Read more: What are the implications of tokenizing Real World Assets (RWA)?

BlackRock CEO Larry Fink also believes that tokenization represents a major technological breakthrough with the potential to transform asset management.

“Today we have the technology for tokenization. When you have a tokenized security and an identity, the moment you buy or sell an instrument on a ledger, everything is created together. You want to talk about money laundering issues. This eliminates any corruption through a tokenized system,” explained Fink.

Bitcoin monthly net flow. Source: Vetle Lunde/K33 Research

Another important factor driving institutional interest in Bitcoin is its perceived role as a hedge against inflation, according to US presidential candidate Robert Kennedy Jr. Kennedy noted that Bitcoin's recent price action has further strengthened its credibility as a haven from central banks' money-printing tendencies.

He also emphasized the importance of Bitcoin for freedom of transactions and compared it to freedom of expression.
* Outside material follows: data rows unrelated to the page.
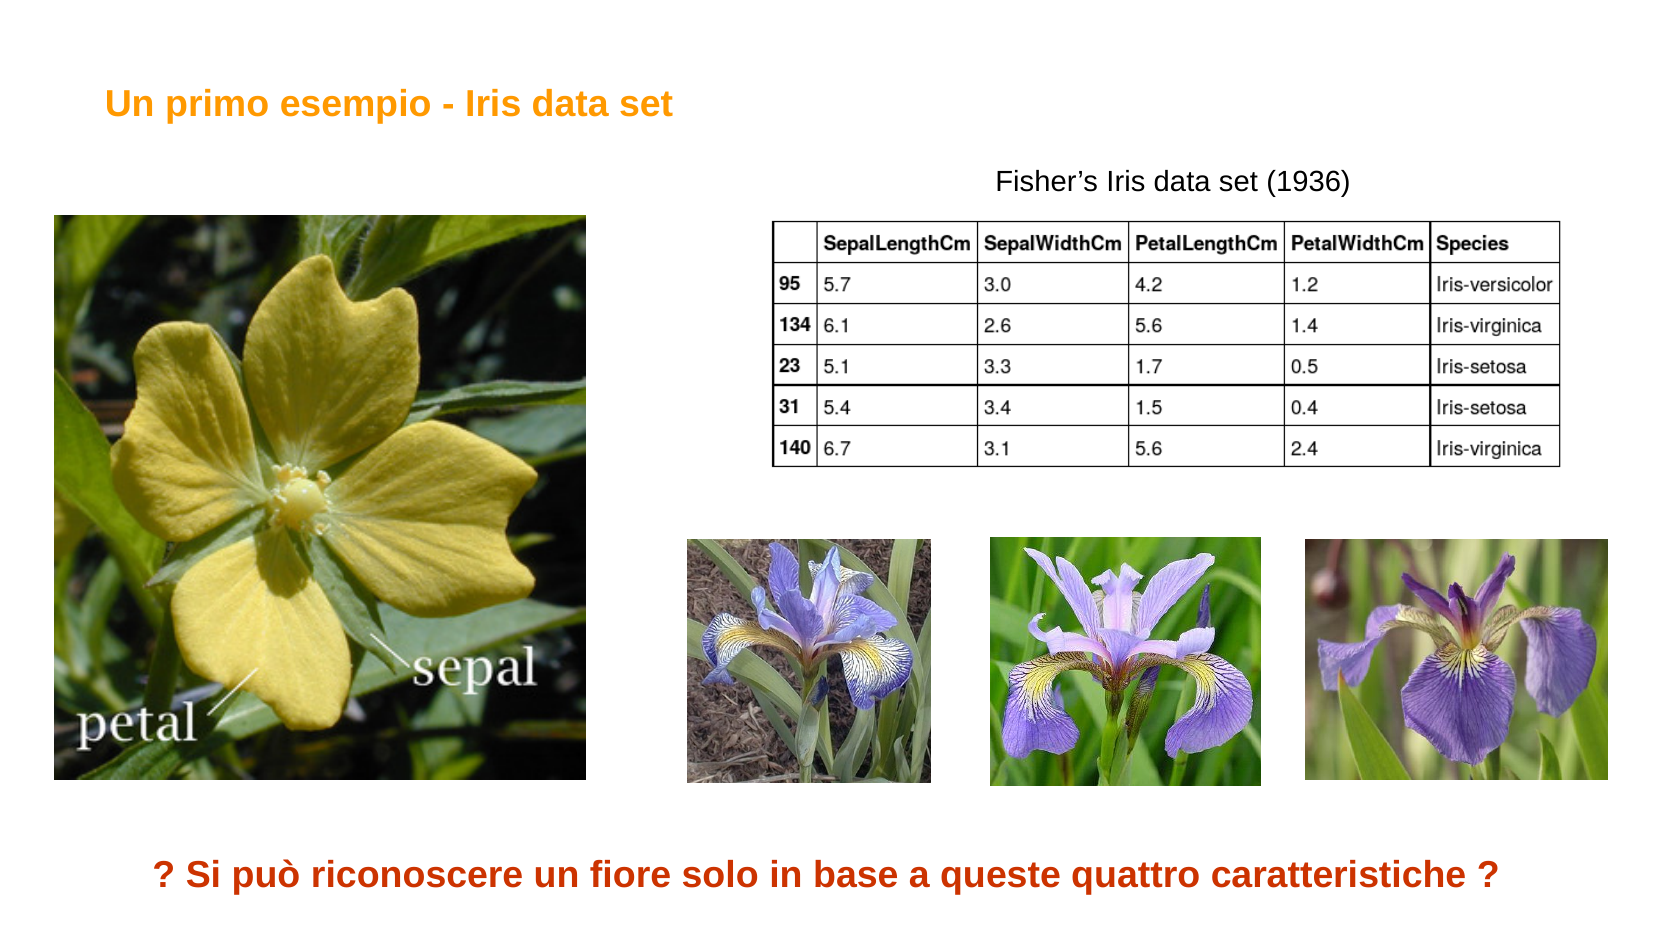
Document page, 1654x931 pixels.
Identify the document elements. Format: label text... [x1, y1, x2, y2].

text_box Un primo esempio - Iris data set [90, 75, 1051, 132]
picture [687, 539, 931, 783]
text_box Fisher’s Iris data set (1936) [980, 157, 1367, 206]
picture [990, 537, 1261, 786]
picture [758, 214, 1606, 481]
text_box ? Si può riconoscere un fiore solo in base a queste quattro caratteristiche ? [16, 846, 1637, 931]
picture [1305, 539, 1608, 781]
picture [54, 215, 586, 781]
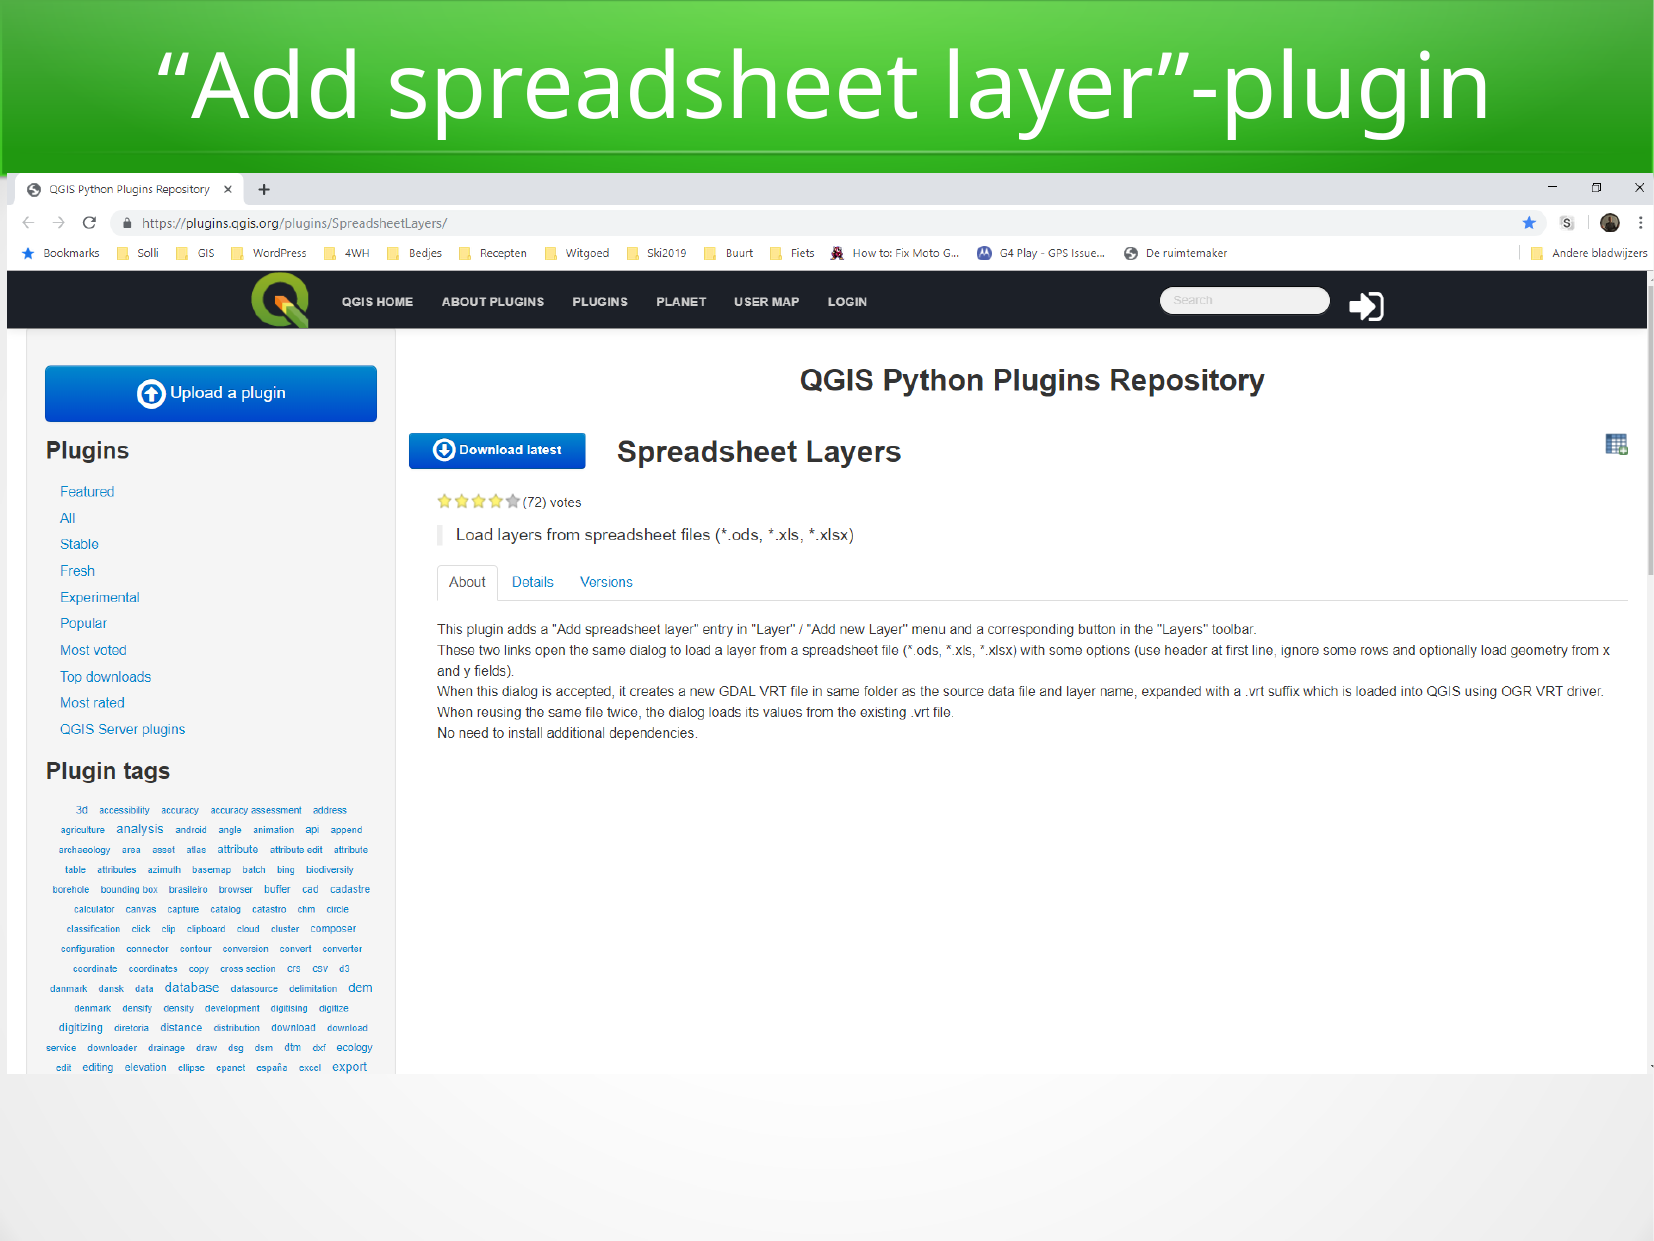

“We need to make sure that people who want to protect themselves from inflation can have that, but also that they have freedom to transact and the government is not able to digitize our currency like they did in Canada,” said Kennedy.

Read more: Bitcoin price prediction 2024/2025/2030

Finally, Galaxy Digital CEO Mike Novogratz opined that Bitcoin’s growth potential will continue to attract a “new army of buyers.” According to him, baby boomers, who have $85 trillion in global wealth, could enter the Bitcoin market through the recently launched Bitcoin ETFs. He suggested that more than half of registered investment advisors (RIAs) could facilitate this process.

Novogratz further suggested that Bitcoin's market cap could one day surpass that of gold. The expert based this prediction on younger generations, particularly Generation Z and Millennials, who prefer Bitcoin over traditional assets such as gold.